From a reader:
You agree with Ponnuru that if Sullivan is right, then the Virginia law is persecution (Ponnuru’s term). And yet in that case, you only think the law is “ill-advised” and “they’re free to do it”. That’s tolerance of the radical, anti-gay Right.
Remember, Sullivan’s point is that he theorizes the mainstream Right is lying when they claim they only oppose same-sex marriage in the name of marriage and aren’t anti gay. Even though the Virginia law may not be a fair test of Sullivan’s thesis (Ponnuru’s point), you sure gave credence to Sullivan’s theory with your reaction.

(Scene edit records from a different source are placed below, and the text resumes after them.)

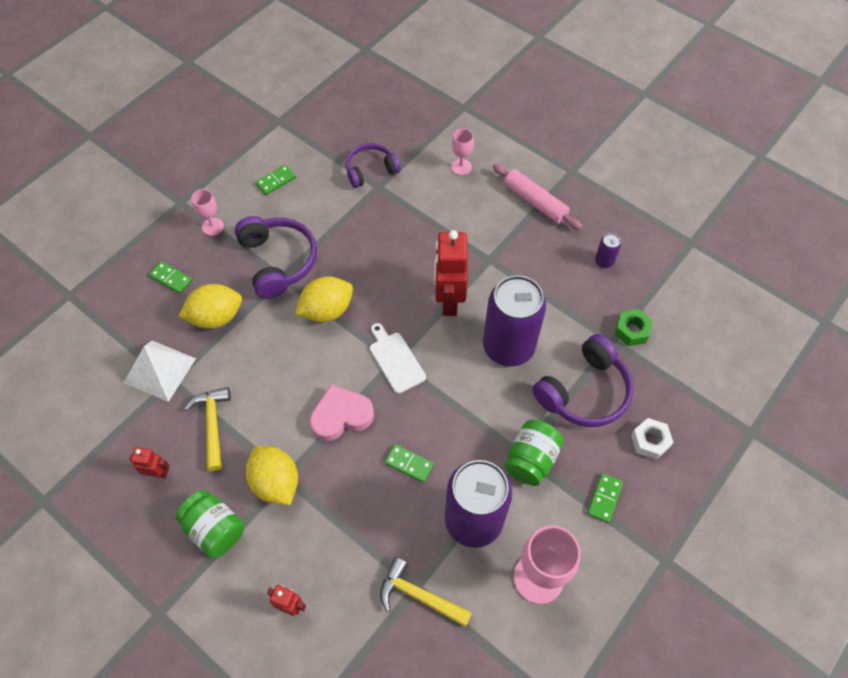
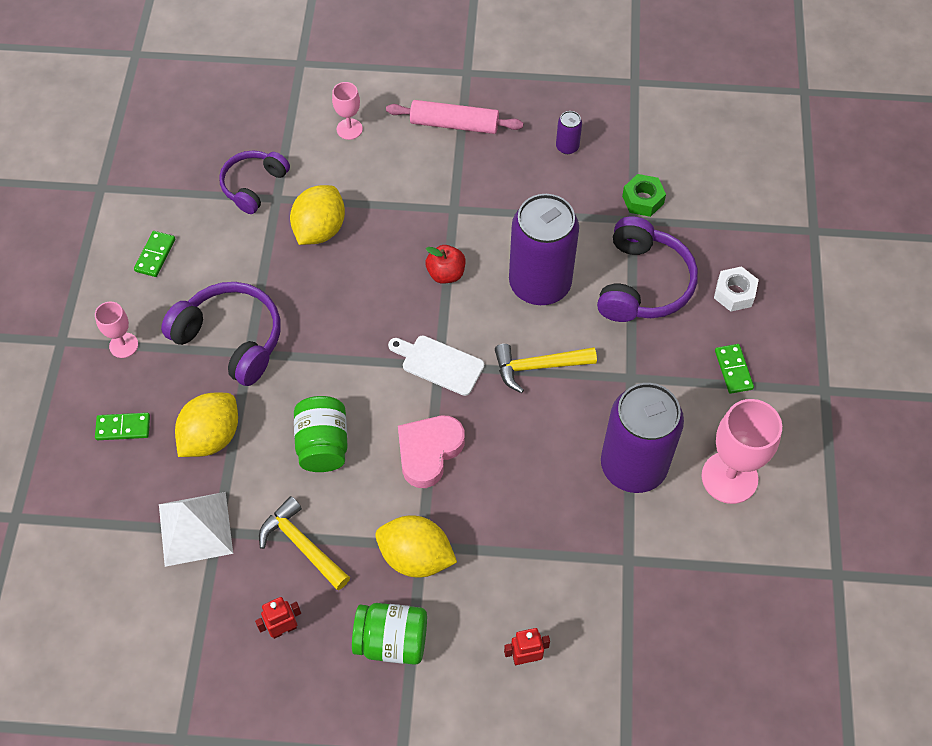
camera: 35 degrees left, 0 degrees up
yellow lemon [295,277,353,322] -> yellow lemon moved to [290,185,345,245]
yellow hammer [380,557,472,627] -> yellow hammer moved to [495,344,597,393]
green domino [385,444,434,483] -> none
red robot [435,230,468,316] -> red apple [426,245,465,284]
green jar [505,420,564,486] -> green jar moved to [294,396,348,472]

How about a strong condemnation of the law under Sullivan’s interpretation? How about confirming that federalism should be trumped by persecution?
Me: Not quite. Though I should have been more clear: If Andrew’s reading of the law is correct, then I agree that the law is ill-advised and wrong. I don’t necessarily think the law constitutes persecution in the way Andrew does. And even if it does qualify as some kind of “persecution” — a fairly nebulous word — it does not automatically follow that it trumps standards of federalism. For example, we all remember Clarence Thomas’ “notorious” conclusion that a prison guard did not violate the constitution when he illegallybeat up a prisoner. Something can be an outrage and a crime and not be unconstitutional.
In my book, for the persecution to justify trumping federalism it would need to meet a standard which justifies federal action, which is a high bar for me. I think I’m being perfectly consistent here in that I opposed, for example, sodomy laws but I didn’t find them to be necessarily unconstitutional.